Tuesday, March 04, 2008

"U.N. Human Rights Chief to Leave Post"


Subtitle: "High Commissioner Has Frequently Clashed With Bush Administration"

This article by Colum Lynch in The Washington Post of March 3, 2008 says that people close to Canadian jurist Louise Arbour is soon going to step down from her post as U.N. high commissioner for human rights. Arbour has apparently been controversial, including with the Buah administration.
In an interview Friday, she said the U.S.-led counterterrorism struggle has set back the cause of human rights by "decades" and has exacerbated a "profound divide" between the United States, its Western allies and the developing world. "The war on terror has inflicted a very serious setback for the international human rights agenda," she said.

Kristen Silverberg, the U.S. assistant secretary of state for international organization affairs, said it is "wrongheaded to suggest" that the campaign against terrorism is the critical human rights issue of the times. "We would like to see the high commissioner focus more of her attention and criticism on totalitarian and abusive governments," she said.
Arbour describes herself as taking different approaches with different countries, seeking the approach with each that would have the greatest effect on improving recognintion of human rights. That sounds like a reasonable approach, although it does result in apparent inconsistency with worse human rights abusers in some cases less criticized in public than countries with good human rights records.

I think the United States should lead the world in respect for human rights and in global efforts to secure these rights for people everywhere. It has done so for many decades. Criticism for any abandonment of that leadership both from within the United States and from our allies in the fight for human rights is in my opinion fully justified.

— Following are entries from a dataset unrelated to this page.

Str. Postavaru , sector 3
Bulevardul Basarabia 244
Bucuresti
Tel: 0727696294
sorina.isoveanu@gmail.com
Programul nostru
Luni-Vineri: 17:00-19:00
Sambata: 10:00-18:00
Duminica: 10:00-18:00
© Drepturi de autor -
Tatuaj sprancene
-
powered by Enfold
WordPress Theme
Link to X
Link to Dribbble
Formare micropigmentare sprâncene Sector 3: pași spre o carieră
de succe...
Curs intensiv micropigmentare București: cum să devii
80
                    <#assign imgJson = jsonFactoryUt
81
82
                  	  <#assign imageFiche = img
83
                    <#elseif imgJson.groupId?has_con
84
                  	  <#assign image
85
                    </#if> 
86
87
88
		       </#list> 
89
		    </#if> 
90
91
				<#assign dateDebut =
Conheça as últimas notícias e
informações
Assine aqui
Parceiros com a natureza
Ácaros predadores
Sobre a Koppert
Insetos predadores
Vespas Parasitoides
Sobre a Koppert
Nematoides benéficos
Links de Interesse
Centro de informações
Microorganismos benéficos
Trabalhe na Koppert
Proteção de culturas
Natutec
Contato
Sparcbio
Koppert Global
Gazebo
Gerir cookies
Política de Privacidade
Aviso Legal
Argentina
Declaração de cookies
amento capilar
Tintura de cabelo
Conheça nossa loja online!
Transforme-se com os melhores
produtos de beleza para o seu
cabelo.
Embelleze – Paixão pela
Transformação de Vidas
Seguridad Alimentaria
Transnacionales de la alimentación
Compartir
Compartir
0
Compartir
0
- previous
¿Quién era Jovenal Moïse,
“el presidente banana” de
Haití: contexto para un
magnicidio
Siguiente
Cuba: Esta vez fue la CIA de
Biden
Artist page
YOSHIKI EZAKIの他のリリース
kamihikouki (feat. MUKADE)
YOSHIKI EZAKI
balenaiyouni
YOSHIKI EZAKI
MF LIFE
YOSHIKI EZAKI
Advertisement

Ms Silverberg is of course doing her job of defending the administration which she serves as best she can. Still, it is no wonder that those fighting for the recognition of human rights are distressed by the Bush administration which is brought us the conditions that allowed Abu Ghraib, which used waterboarding, which is convicted of extraordinary rendition and which lied about doing so in lands belonging to the United Kingdom, which refused to prosecute people cited for contempt of Congress for themselves refusing to answer to Congressional oversight, and which is now negotiating for amnesty for corporate executives thought to have helped it in illegally spying on Americans. Indeed, the United States can be criticized on human rights issues in the failure of the Bush administration to adequately help the majority minority populations affected by Hurricane Katrina, for the excessive numbers of people in our prisons (who disproportionately come from minorities), for our system which allows many poor to be outside our health insurance system, and for an education system which denies equal access to education to far too many kids who have the misfortune to live in school districts too cheap to offer them competitive schools.